Pansari Bazar: This is the oldest market of Jaisalmer where people can see the culture of Rajasthan and buy the stuff relevant to it such as textiles, puppets etc.
Bhatia Bazar: Another place to go for shopping in Jaisalmer, where you can buy mirror work dress materials and home decorative items, lamps and wooden items.
CUISINES: WHAT TO EAT?
Jaisalmer is a desert spot with unique cuisine when compared to other cities of Rajasthan. Its cuisine reflects the richness in the culture and closeness to the desert.

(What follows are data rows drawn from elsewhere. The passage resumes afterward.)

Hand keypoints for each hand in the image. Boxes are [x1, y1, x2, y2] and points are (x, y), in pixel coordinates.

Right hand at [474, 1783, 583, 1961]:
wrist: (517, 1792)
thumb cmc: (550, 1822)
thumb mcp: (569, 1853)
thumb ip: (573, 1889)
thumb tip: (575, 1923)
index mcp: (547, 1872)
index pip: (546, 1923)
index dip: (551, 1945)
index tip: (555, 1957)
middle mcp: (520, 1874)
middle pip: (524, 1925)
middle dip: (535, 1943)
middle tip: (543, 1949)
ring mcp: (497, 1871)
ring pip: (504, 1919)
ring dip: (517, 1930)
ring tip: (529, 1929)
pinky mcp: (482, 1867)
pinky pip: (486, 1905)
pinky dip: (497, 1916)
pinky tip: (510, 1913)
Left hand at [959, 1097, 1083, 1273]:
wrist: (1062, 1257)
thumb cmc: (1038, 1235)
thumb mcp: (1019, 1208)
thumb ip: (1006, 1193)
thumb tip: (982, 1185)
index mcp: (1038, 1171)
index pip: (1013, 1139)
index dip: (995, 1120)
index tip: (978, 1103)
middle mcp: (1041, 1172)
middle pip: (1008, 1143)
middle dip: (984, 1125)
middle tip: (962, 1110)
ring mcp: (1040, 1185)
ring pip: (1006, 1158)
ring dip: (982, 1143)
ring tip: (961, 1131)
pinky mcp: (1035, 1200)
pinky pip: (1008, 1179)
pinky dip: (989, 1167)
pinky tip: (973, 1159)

Top dishes to enjoy in Jaisalmer:
Dal Bati Choorma
Mughal Chicken Recipes
Local Styled Lassi
Ghotua – Iconic Dessert Item
HOW TO REACH?
By Air: Jaisalmer Airport is a military airport and supports only chartered flights, hence is sparingly used by travellers. Although air travel is generally not considered an ideal mode of transport for travelling to Jaisalmer, some people do travel by air to save on time.Jodhpur Airport is the closest domestic airport that is functional throughout the year. Major cities like Delhi, Mumbai, Chennai, Kolkata and Udaipur have regular flights to Jodhpur. The airport is approximately 5 to 6 hours drive from the city. You can either hire a prepaid or a private taxi from the Airport to reach Jaisalmer.

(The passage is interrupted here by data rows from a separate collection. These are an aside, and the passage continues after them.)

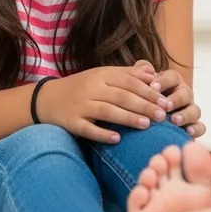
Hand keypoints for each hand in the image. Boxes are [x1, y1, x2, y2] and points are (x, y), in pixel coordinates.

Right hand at [37, 64, 169, 143]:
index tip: (165, 100)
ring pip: (107, 110)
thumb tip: (152, 72)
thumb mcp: (101, 75)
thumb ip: (126, 74)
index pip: (128, 81)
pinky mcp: (71, 122)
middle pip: (121, 96)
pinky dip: (102, 133)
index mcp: (100, 75)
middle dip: (144, 105)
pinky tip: (117, 139)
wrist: (45, 99)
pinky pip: (87, 128)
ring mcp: (80, 105)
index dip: (148, 90)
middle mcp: (91, 88)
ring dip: (128, 117)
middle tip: (162, 115)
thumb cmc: (80, 88)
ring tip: (146, 125)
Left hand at [135, 61, 204, 138]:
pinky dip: (195, 129)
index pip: (172, 77)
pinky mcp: (193, 127)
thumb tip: (146, 68)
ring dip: (186, 115)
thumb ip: (141, 72)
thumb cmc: (144, 97)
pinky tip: (187, 132)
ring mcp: (190, 110)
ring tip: (174, 120)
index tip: (153, 86)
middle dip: (176, 99)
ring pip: (195, 110)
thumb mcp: (140, 83)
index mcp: (172, 82)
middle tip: (165, 105)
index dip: (164, 81)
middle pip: (186, 93)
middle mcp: (184, 95)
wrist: (146, 118)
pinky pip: (200, 127)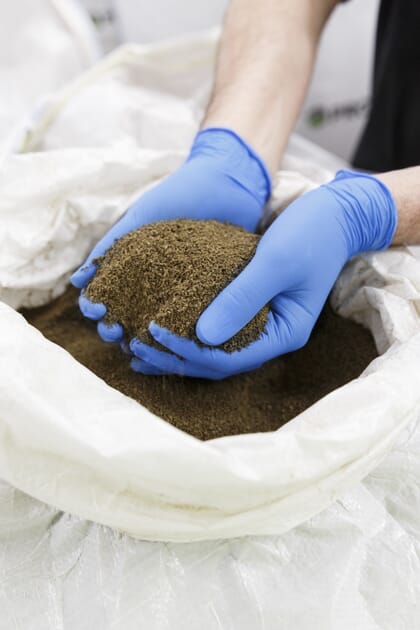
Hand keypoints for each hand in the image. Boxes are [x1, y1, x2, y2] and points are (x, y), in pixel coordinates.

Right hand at [70, 127, 270, 351]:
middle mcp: (157, 281)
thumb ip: (113, 244)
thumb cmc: (181, 194)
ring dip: (146, 337)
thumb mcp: (143, 217)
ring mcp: (185, 289)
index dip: (97, 306)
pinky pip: (197, 318)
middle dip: (116, 327)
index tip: (97, 312)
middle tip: (117, 332)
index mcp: (136, 264)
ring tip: (141, 344)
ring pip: (161, 323)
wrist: (231, 180)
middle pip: (129, 314)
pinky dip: (185, 333)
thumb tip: (78, 282)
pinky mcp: (213, 293)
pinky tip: (179, 343)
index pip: (108, 294)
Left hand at [130, 170, 396, 378]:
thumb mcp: (274, 263)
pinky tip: (159, 324)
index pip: (230, 358)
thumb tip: (200, 336)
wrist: (334, 215)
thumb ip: (241, 298)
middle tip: (134, 348)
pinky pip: (215, 325)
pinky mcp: (250, 306)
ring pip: (213, 348)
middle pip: (218, 361)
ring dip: (176, 350)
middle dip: (175, 358)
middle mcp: (271, 336)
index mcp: (283, 333)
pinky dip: (187, 328)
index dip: (189, 352)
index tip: (153, 333)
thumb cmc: (309, 235)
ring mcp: (261, 323)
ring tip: (136, 348)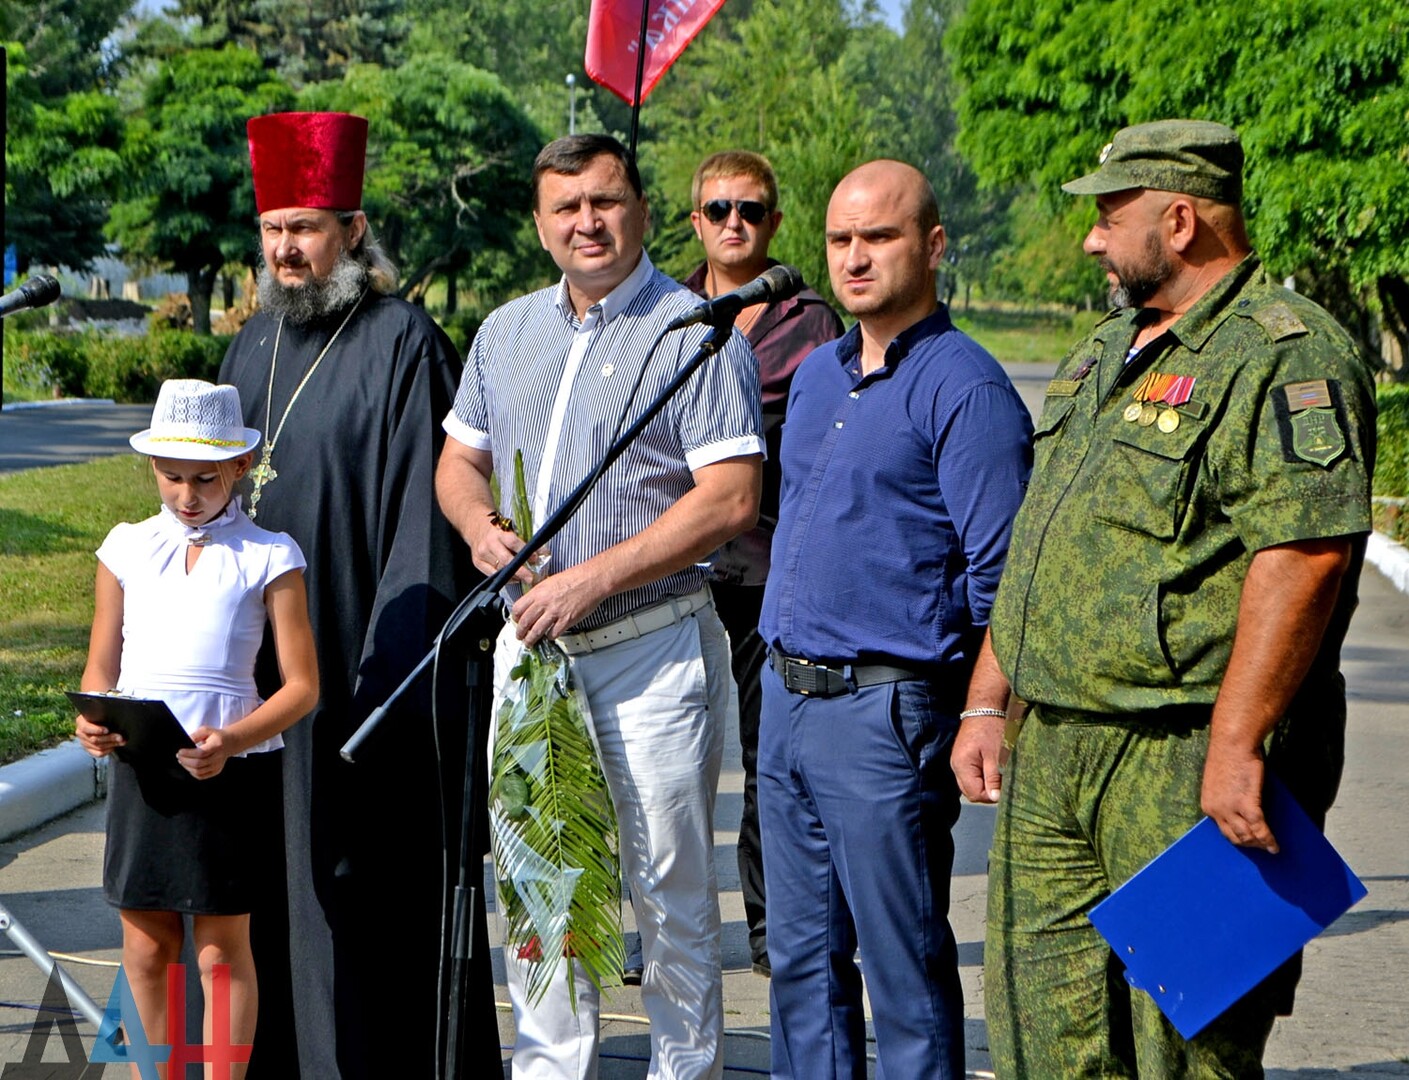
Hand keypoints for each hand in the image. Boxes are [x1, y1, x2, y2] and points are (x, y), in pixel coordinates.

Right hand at [75, 715, 122, 758]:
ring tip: (122, 741)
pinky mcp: (89, 749)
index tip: (107, 730)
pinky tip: (114, 746)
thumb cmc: (102, 716)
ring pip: (97, 747)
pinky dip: (107, 751)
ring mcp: (84, 742)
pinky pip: (98, 753)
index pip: (85, 727)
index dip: (96, 730)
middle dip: (109, 738)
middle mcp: (80, 733)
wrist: (101, 722)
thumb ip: (104, 714)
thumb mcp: (101, 713)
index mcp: (81, 722)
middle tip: (120, 737)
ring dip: (112, 744)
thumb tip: (115, 714)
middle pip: (94, 739)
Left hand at [176, 726, 233, 780]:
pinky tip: (189, 766)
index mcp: (217, 745)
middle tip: (179, 756)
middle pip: (198, 764)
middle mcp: (219, 757)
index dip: (188, 753)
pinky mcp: (216, 771)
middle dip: (185, 760)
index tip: (180, 751)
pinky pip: (201, 776)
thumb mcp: (206, 730)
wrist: (229, 742)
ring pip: (198, 771)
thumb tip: (186, 744)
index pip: (201, 753)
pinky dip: (192, 772)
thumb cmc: (215, 736)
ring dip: (187, 767)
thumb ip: (195, 735)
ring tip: (182, 761)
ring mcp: (218, 765)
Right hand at [471, 519, 536, 584]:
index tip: (536, 558)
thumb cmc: (497, 528)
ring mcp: (482, 553)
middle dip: (521, 570)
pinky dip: (504, 578)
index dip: (525, 552)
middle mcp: (489, 543)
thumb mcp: (510, 528)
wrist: (476, 525)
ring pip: (499, 569)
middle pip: (506, 560)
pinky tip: (513, 578)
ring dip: (514, 576)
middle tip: (531, 577)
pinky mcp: (477, 562)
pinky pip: (492, 574)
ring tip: (524, 578)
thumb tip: (542, 552)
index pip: (513, 543)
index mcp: (499, 532)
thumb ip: (524, 540)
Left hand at [510, 564, 607, 646]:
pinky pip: (553, 634)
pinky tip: (550, 636)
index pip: (518, 609)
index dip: (515, 618)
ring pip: (536, 631)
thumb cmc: (575, 578)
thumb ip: (540, 593)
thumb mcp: (550, 581)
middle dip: (520, 633)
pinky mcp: (566, 620)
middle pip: (525, 623)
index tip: (517, 621)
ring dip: (531, 640)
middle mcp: (544, 603)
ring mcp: (555, 613)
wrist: (591, 580)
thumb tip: (533, 604)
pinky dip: (550, 637)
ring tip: (530, 643)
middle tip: (520, 636)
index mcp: (538, 592)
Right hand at [951, 713, 1005, 802]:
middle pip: (971, 792)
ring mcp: (958, 762)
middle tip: (1003, 781)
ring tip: (999, 774)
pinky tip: (993, 769)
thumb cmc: (991, 728)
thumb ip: (993, 778)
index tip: (1005, 787)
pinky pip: (972, 776)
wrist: (984, 707)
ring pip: (971, 784)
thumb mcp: (996, 755)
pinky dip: (982, 777)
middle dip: (988, 791)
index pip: (975, 794)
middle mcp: (955, 766)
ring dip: (986, 784)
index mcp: (961, 766)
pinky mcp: (963, 758)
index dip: (991, 796)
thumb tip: (994, 798)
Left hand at [1201, 736, 1278, 852]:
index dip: (1238, 839)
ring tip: (1270, 848)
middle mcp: (1215, 810)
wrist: (1232, 743)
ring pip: (1247, 836)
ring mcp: (1230, 809)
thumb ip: (1227, 799)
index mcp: (1207, 805)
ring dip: (1260, 844)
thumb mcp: (1221, 783)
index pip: (1223, 830)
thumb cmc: (1229, 758)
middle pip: (1235, 837)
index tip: (1248, 843)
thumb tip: (1241, 812)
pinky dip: (1269, 840)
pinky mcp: (1246, 804)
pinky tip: (1275, 846)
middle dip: (1250, 845)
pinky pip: (1260, 829)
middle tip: (1263, 848)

By Bus: There are no direct buses from Delhi to Jaisalmer as the 17-18 hour drive is too time-consuming and quite exhausting. You can however switch buses in Jaipur from where a state-run sleeper coach operates regularly. Be sure to book tickets in advance as there are limited seats. Some sleeper buses are also available from Jodhpur and Udaipur.
By Train: Jaisalmer is well connected with a wide network of trains covering most of the Indian cities like Delhi, Jodhpur, Jaipur and others. Once you reach the station, there are many auto-rickshaws and private taxis standing outside the station that will take you to the city on a nominal fare.